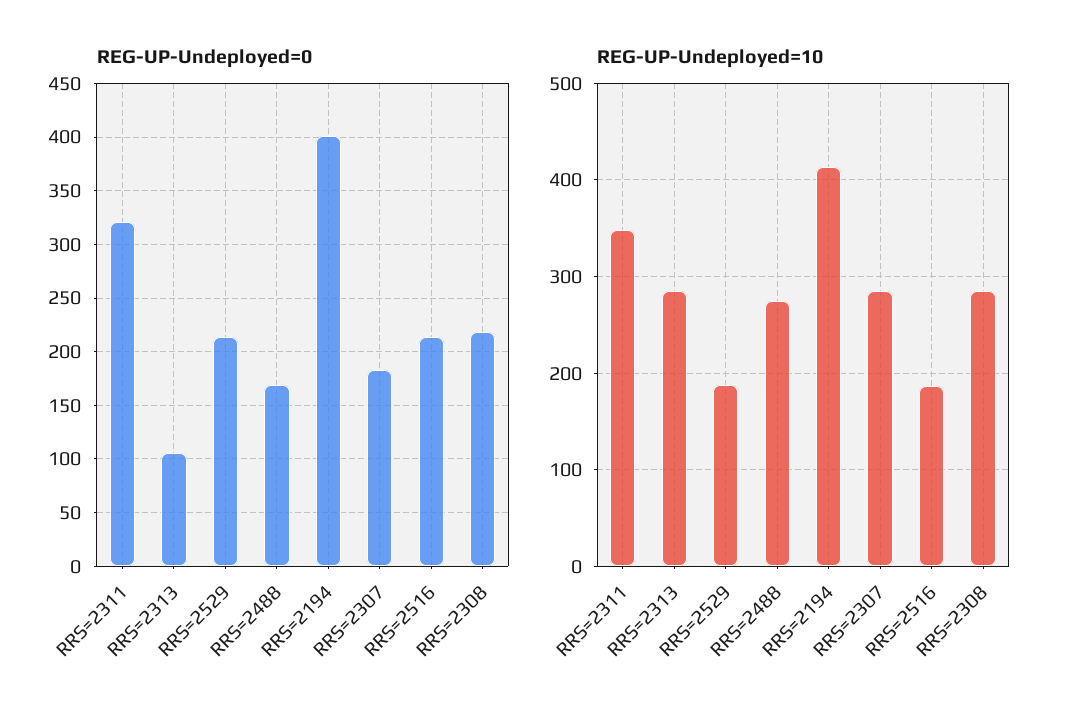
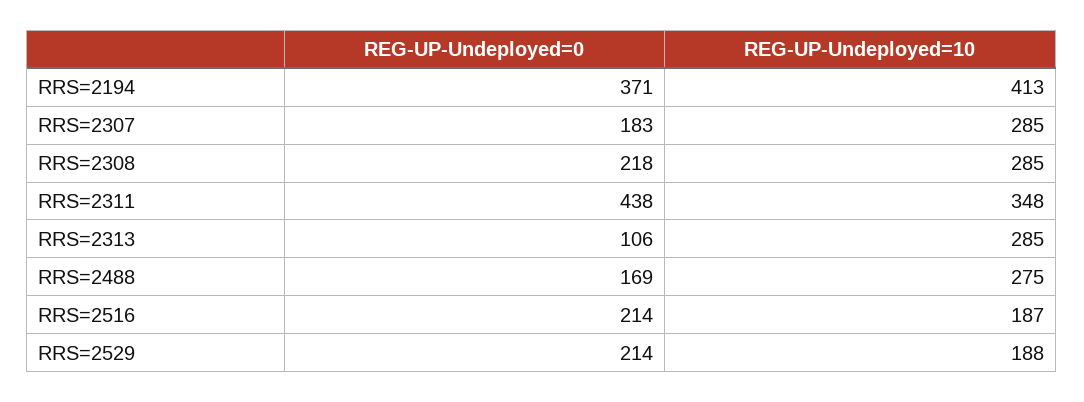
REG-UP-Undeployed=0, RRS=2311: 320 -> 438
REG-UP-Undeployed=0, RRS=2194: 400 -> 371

★ ★ ★

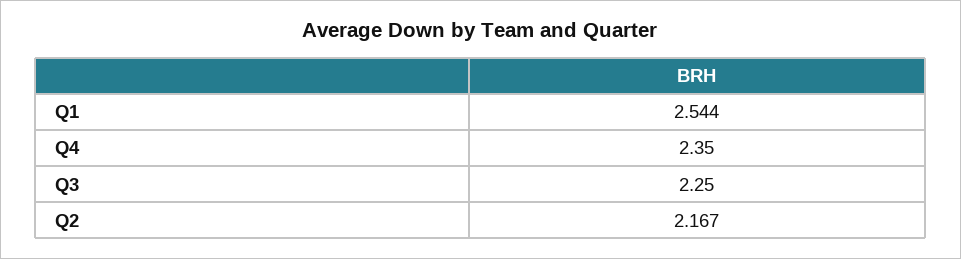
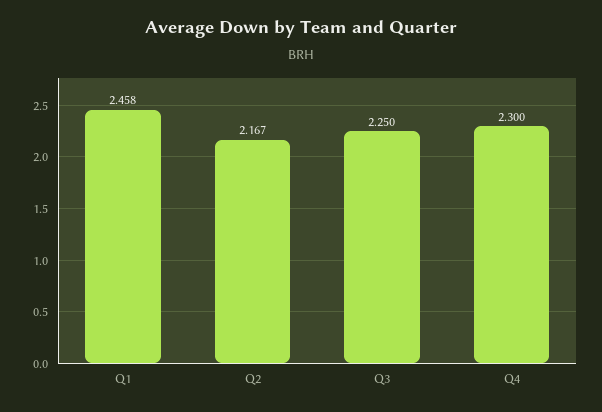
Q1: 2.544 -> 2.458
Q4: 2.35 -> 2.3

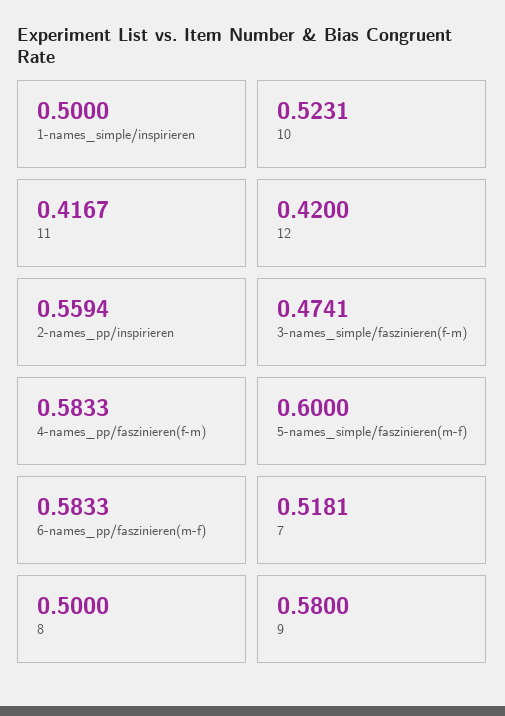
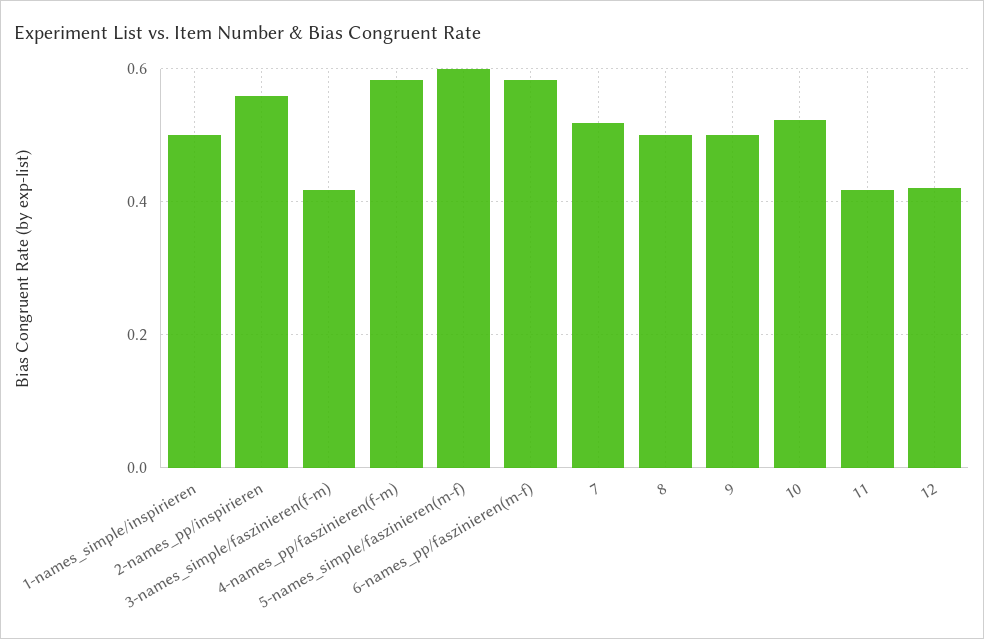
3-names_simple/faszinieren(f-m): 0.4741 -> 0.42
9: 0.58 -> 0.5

★ ★ ★

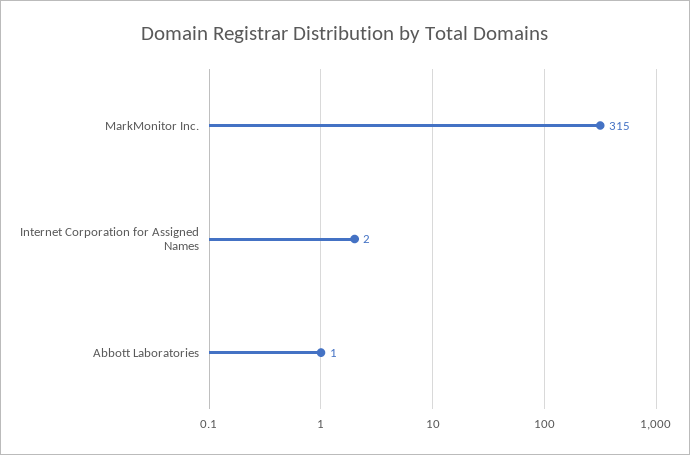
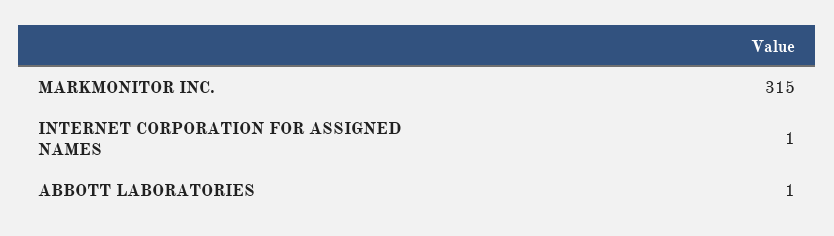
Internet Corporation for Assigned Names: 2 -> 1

★ ★ ★

Copy exactly, without pictures, the lines above from the one with "Q4: 2.35 -> 2.3" down to the one with "9: 0.58 -> 0.5", inclusive.

Q4: 2.35 -> 2.3

3-names_simple/faszinieren(f-m): 0.4741 -> 0.42
9: 0.58 -> 0.5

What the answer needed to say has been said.